Hyderabad Road Development Corporation Limited

Agency overview
- Formed: 12 June 2017; 9 years ago
- Preceding agencies: Roads & Buildings; GHMC;
- Jurisdiction: GHMC

= Hyderabad Road Development Corporation Limited =

The Hyderabad Road Development Corporation Limited (HRDCL) is a public roads authority established by Government of Telangana for building and managing roads in Hyderabad, Telangana. The authority will improve 240 km road length during phase I and remaining will be handed over in phased manner.

==History==
The authority was created as special purpose vehicle (SPV) with the GO No 106 dated 11 March 2017 and started on 12 June 2017 with chief secretary as chairman and municipal administration secretary as managing director of the corporation.

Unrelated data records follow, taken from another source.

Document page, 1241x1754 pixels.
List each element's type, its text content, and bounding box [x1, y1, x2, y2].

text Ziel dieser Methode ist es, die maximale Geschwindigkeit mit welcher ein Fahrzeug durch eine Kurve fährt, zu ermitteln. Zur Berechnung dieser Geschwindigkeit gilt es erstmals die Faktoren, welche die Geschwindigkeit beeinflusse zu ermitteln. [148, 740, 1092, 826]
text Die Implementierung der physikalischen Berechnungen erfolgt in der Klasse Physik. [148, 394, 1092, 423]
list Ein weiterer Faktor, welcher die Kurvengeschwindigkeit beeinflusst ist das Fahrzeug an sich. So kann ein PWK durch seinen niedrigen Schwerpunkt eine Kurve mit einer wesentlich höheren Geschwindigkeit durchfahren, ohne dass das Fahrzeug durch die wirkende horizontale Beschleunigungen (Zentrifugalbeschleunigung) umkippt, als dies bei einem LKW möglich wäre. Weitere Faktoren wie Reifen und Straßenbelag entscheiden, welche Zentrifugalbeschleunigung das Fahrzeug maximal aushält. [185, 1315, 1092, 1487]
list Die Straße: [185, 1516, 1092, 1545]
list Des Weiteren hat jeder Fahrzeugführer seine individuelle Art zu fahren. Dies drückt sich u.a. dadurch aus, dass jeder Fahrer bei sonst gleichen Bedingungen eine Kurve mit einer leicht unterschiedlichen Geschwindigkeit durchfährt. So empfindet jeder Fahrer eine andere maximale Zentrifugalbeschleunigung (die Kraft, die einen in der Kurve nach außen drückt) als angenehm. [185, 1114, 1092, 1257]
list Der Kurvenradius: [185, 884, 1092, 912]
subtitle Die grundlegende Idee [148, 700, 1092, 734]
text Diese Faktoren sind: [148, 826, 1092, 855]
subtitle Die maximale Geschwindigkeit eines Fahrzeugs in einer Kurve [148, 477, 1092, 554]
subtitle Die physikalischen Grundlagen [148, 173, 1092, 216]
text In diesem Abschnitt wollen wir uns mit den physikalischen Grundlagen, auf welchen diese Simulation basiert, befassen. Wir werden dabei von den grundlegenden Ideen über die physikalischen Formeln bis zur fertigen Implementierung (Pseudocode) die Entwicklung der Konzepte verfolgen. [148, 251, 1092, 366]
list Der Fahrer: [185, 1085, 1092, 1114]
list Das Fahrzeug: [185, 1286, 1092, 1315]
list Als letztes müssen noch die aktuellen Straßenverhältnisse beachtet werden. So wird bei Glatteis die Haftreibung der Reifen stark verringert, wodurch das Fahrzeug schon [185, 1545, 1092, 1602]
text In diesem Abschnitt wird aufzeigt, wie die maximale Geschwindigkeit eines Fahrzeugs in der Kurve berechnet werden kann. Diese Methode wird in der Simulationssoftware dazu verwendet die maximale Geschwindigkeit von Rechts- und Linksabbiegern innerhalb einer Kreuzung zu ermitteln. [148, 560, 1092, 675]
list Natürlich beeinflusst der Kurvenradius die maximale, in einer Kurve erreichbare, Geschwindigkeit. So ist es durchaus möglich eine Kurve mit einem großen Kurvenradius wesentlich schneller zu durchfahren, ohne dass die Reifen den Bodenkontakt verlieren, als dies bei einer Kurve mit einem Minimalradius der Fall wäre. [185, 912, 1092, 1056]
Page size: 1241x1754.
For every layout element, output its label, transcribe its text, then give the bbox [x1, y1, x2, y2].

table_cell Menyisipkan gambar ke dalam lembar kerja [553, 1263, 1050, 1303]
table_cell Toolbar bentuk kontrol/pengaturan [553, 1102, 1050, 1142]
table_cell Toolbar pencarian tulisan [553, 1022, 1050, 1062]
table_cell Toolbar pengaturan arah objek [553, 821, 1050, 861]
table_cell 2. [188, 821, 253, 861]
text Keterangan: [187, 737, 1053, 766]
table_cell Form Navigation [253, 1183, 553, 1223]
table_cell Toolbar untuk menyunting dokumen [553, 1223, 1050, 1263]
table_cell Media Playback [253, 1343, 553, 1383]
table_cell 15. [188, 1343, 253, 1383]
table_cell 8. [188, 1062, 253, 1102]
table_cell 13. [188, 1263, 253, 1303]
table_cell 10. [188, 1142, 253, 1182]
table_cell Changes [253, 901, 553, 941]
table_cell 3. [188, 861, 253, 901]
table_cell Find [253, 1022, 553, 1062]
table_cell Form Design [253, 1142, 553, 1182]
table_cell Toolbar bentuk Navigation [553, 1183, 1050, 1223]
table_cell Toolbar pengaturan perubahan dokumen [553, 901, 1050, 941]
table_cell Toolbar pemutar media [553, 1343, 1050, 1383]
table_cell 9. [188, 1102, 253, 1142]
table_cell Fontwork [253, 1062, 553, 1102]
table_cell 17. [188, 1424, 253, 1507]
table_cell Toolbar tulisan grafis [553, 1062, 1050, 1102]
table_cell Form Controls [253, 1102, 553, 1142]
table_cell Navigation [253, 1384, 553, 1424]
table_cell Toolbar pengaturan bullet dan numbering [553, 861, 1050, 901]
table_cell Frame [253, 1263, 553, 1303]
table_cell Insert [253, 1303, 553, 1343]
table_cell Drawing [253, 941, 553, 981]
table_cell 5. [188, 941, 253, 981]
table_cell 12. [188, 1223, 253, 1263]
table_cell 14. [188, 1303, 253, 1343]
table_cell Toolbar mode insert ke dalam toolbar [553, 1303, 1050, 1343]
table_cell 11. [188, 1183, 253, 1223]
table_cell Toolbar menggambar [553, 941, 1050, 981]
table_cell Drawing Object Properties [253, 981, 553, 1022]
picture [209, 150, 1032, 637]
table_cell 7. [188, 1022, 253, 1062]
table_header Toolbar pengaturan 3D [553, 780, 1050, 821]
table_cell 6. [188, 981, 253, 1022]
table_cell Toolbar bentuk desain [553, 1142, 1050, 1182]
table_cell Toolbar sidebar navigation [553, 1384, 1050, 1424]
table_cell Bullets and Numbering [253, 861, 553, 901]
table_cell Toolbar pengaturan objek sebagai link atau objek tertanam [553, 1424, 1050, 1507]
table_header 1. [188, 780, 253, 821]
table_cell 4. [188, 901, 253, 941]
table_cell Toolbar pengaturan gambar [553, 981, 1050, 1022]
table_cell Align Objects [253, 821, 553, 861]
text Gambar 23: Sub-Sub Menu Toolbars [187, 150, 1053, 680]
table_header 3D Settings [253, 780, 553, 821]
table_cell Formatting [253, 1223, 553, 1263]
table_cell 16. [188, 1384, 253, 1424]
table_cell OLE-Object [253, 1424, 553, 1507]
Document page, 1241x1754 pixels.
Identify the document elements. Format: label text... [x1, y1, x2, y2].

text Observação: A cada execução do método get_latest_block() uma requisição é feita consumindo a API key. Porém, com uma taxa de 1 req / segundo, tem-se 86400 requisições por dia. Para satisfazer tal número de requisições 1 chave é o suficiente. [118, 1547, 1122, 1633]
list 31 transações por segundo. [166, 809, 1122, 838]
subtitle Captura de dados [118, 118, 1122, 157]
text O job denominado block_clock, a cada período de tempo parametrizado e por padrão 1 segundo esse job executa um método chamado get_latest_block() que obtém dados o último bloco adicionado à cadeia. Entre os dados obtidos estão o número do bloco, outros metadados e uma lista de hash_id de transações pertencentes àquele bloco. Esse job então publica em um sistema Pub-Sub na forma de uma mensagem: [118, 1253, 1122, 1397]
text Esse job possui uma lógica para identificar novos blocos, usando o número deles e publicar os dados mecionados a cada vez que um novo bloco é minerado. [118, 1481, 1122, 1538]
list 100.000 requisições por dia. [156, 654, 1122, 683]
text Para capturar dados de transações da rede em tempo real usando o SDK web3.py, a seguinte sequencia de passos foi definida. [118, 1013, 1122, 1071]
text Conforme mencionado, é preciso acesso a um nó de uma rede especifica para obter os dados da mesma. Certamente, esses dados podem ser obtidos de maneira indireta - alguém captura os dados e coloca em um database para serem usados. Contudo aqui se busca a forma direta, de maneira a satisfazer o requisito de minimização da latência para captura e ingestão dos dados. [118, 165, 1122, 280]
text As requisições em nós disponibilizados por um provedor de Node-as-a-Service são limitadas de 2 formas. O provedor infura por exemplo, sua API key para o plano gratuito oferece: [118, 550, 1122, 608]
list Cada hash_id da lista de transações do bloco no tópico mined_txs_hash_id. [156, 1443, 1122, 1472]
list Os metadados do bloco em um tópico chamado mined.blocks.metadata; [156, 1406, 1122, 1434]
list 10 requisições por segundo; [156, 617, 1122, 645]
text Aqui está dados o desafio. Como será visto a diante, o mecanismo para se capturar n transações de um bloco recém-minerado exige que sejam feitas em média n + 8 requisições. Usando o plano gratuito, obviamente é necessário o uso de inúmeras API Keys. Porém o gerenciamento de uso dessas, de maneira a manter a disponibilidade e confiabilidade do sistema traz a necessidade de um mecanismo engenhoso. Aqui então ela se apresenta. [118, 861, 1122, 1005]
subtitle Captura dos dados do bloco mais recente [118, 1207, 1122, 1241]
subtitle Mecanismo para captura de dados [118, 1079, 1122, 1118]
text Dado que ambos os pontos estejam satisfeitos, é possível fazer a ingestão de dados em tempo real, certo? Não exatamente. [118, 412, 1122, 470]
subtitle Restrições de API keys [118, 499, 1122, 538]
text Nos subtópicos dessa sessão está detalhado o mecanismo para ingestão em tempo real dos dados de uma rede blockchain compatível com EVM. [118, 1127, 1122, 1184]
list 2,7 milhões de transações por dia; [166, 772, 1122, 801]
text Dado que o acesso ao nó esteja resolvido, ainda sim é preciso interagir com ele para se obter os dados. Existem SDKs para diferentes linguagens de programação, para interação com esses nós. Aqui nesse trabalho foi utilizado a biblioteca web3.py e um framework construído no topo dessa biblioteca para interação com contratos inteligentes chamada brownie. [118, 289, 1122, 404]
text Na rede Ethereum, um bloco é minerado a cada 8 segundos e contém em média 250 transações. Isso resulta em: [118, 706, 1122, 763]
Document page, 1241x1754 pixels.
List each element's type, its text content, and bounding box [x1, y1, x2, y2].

The roads belonging to R&B, department were transferred to the authority. It was created for raising capital to build and maintain growing road network.

==Organization==
The authority has road network that is under greater Hyderabad and surrounding urban local bodies. By November 2022, HRDCL has successfully developed 21 link roads spanning a length of 24 km across the city of Hyderabad.

R&B has 600 km road network under its purview in Hyderabad, of which 240 km was transferred to HRDCL in Phase I, before the entire network comes to the authority.